Wednesday, April 27, 2011

Parenting

Once upon a time, I had four kids under the age of four...


I have been thinking a lot lately about parenting. I think that during the first few (or several) years of being a mom, I did what I thought made sense, I tried different things with our different kids and adjusted as necessary, and I largely used my own upbringing as a mental guide. (Oh yeah, and I also thought that my way was definitely the best way. I've come a long way in getting over that now...) Over the past few years I have started observing more how other people raise their kids and how those kids are turning out; since I have some friends with older teenagers it has been quite interesting to look at the "results" of the way these kids were raised, or at least how I perceive it from the outside. A few years ago I heard about this lady and was intrigued, and more recently I heard about this lady. There are so many different way to parent and it's such an interesting subject!


Over the past week or two I have been thinking about it even more, because of some discussions with my sisters & mom about our kids and our ideas about parenting. I have been paying closer attention to the way I treat my kids, the way they speak to Aaron and I, the examples we are setting for them, what types of behavior we let them to get away with, how many decisions we let them make on their own, how often they are punished and/or rewarded, how often I raise my voice (not nearly as much as I used to, thank goodness), how often I say "no," etc.


And I've been thinking about things like, when I went to so much trouble to heat up water on the stove and haul it up the stairs so the kids could have warm baths when our hot water heater was broken, was that a nice thing to do for my kids, or was it spoiling them a little when they could've just toughed it out and taken cold showers? Several years ago I read a blog post where the writer commented on how sweet she thought it was that a neighbor parent carried her child's backback home from the bus stop every day. Labor of love, or making it too easy on the child who needs to learn to work and will have to do much harder things than carry a backpack someday? More recently I read a blog post where the writer allowed her son to get a mohawk haircut, because she had decided to start letting her kids make more of their own decisions; basically all decisions on their own that are not health- or morality-impairing. Is there any right answer on how to do it best?
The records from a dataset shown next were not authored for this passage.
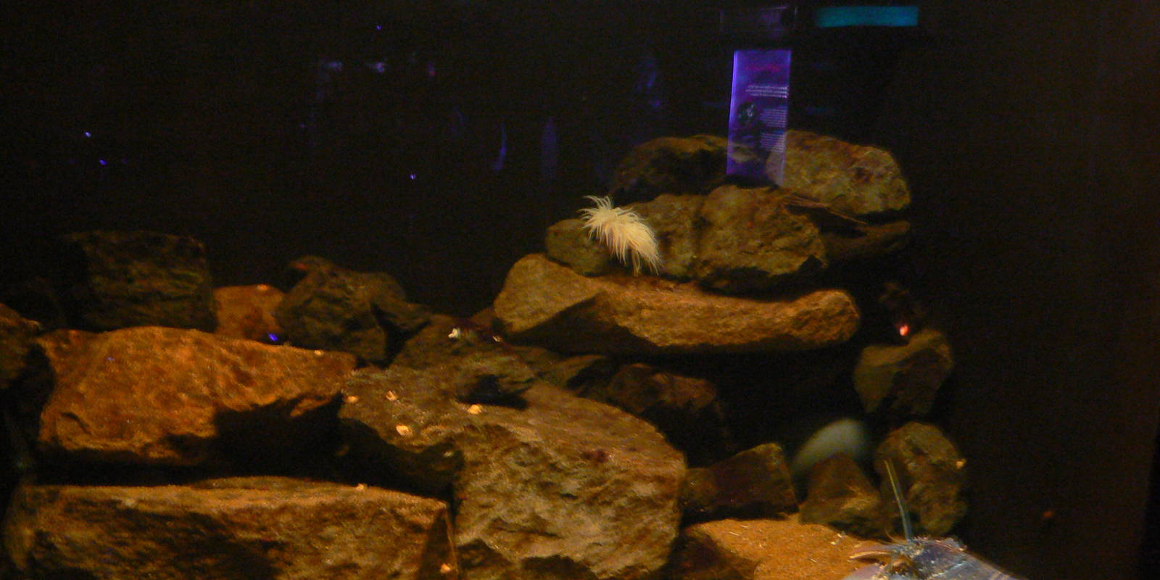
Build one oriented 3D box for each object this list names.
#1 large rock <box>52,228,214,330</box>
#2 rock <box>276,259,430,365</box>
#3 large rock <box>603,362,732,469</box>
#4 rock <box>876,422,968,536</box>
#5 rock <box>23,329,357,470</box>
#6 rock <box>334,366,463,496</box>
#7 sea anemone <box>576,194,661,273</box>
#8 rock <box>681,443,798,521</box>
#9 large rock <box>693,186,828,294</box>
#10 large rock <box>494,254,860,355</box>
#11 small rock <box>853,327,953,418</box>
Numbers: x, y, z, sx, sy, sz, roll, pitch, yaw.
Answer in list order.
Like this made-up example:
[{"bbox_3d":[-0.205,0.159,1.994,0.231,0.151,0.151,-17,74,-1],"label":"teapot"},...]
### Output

I don't have any answers, it's just something I've been thinking about. I guess the bottom line is, no parenting style is the best for every family; and even within one family adjustments need to be made for each child. I remember when Noah was about 3 or 4 and I had him all figured out: I knew what motivated him, the best way to discipline, etc. But right around that time Molly became old enough to start disciplining... and I couldn't believe how different she was!! Nothing that I did with Noah worked the same way with Molly. And then of course my little twinners came along, being totally unique and different from each other.


Some days (most days) I am so pleased with the way my kids are turning out. Occasionally, I recognize a problem that I think I could've prevented had I done things differently when they were younger. Some days, I worry about their teen years and beyond, and wonder if they will have the strength to stay on track in the crazy world out there. Most days, I pray for patience and I try to take time to listen to them and help them. Every day, I am thankful that I married such a good man who has turned out to also be such a good dad. I think all we can do is pray for guidance, teach our kids to do the same, try to set a good example, and then work out the details as they come. I've only been a mom for (almost) 11 years, but I'm guessing that the learning & experimenting never ends when it comes to parenting!

7 comments:

Danika said...

Well said!

Tiffany said...

Good blog entry! Since Jake and I are the last ones to have kids on both sides of our families, I definitley look at all 6 different families and how the kids are parented. There are for sure things I will try with my own children, and stuff I will not allow or do. It's kind of nice that we get to watch and learn. But, I know, just like you said, all kids are different and what works for nephews and nieces wont always work for my kids.

But, I have told Jake in the past that I thought your kids were really well behaved (not that I haven't seen them cry or in time-outs when they were younger). And, that you and Aaron actually stay much more calm and collected- and have more patience, than many other parents (and I would have) in some situations. That's something I try to remember and do.

Tiffany said...

Oh yeah, and I saw that author of "Battle Hymn of the Tiger Mother" on Colbert Report a few weeks ago. Very interesting (and of course Colbert makes it funny).

Tara said...

Thanks Sara. I needed that!

LilMisfit said...

Well, you know that this is practicaly ALL that I have been thinking about lately! Parenting is so much harder than I ever imagined. And with 3 girls turning into teenagers... I'm afraid it's going to get worse for me!

Angela Jensen said...

I love this post. I think about this stuff all the time. When I had just two toddler/babies, I was sure I had it all figured out. And it was so easy to judge other peoples' parenting. Now I realize that we're all doing the best we can and the ultimate goal if for your kids to turn out better than you. Whenever I meet someone I think is really neat, or has a quality I would love for my kids or I to possess, I think, "I wonder how he/she was raised." Parenting is definitely all consuming.

Tom and Ruth Pratt said...

Some very good thoughts Sara. We just want you to know that we think you and Aaron are doing a great job with raising your cute kids. They are so respectful and obedient but at the same time you have instilled in them a desire for learning and trying all kinds of fun things. Keep up the good work. We are very grateful for all you are doing.